I think they succeeded because of their investments.  The parents wisely understood that they would not be leaving any great legacy of stock earnings to their children.  What they would leave them with was an education with which their children could pull, not only themselves but their parents as well, out of what could have been hope-crushing poverty.

The parents invested in their children.  They stayed the course through all the really tough years of raising children.  It was not easier for them than other families but harder; they worked all the time.  Older children had to supervise younger children.  Homework had to be checked and curfews enforced.

They were frugal, yes and they lived on what they earned.  They did not own a house which they could not afford. They did not own a house at all.   Yet, they ended their poverty in one generation!

You see these parents had internalized the concept of  ”servant leadership.”

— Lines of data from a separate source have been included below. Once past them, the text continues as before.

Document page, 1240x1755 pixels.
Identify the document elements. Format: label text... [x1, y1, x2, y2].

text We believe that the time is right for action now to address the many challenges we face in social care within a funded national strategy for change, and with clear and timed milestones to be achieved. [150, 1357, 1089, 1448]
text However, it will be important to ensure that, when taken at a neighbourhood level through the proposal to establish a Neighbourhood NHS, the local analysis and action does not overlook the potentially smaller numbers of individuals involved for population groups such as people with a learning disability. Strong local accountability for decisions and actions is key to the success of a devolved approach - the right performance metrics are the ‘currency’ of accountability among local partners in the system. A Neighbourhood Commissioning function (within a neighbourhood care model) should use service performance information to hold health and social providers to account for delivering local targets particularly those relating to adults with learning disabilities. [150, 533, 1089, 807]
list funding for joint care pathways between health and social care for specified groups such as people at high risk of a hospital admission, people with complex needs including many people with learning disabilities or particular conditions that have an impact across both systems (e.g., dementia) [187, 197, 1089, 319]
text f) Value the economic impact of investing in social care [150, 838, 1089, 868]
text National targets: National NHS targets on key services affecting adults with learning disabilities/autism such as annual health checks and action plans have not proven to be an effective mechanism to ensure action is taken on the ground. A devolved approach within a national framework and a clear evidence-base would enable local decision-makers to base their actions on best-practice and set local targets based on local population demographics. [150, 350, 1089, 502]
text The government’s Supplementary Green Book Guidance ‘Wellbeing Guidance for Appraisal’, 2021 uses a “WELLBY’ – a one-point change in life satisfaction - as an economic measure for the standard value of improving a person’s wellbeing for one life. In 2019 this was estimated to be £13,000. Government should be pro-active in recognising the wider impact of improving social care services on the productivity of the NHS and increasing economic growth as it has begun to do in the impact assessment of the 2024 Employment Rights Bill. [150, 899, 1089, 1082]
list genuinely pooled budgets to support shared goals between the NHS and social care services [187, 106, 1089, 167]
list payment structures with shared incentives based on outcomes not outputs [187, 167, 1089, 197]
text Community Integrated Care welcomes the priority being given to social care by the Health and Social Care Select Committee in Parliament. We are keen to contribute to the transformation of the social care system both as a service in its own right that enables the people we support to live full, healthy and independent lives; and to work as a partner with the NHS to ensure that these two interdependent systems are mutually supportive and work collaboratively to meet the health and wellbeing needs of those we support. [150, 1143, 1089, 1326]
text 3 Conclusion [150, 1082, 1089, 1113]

You have probably heard the story about the man who visits Heaven and hell.  In hell people are sitting around a pot of stew with spoons 5 feet long strapped to their arms.  They are starving because they cannot get the spoons back from the pot to their mouths; the spoons are too long.

In Heaven folks sit around a similar pot of stew with the same 5 foot long spoons strapped to their arms.  But in Heaven everyone is fat and happy because they use the spoons to feed each other.

If one poor Vietnamese immigrant family can end their poverty in one generation, why can’t one town, one city, one state, one nation?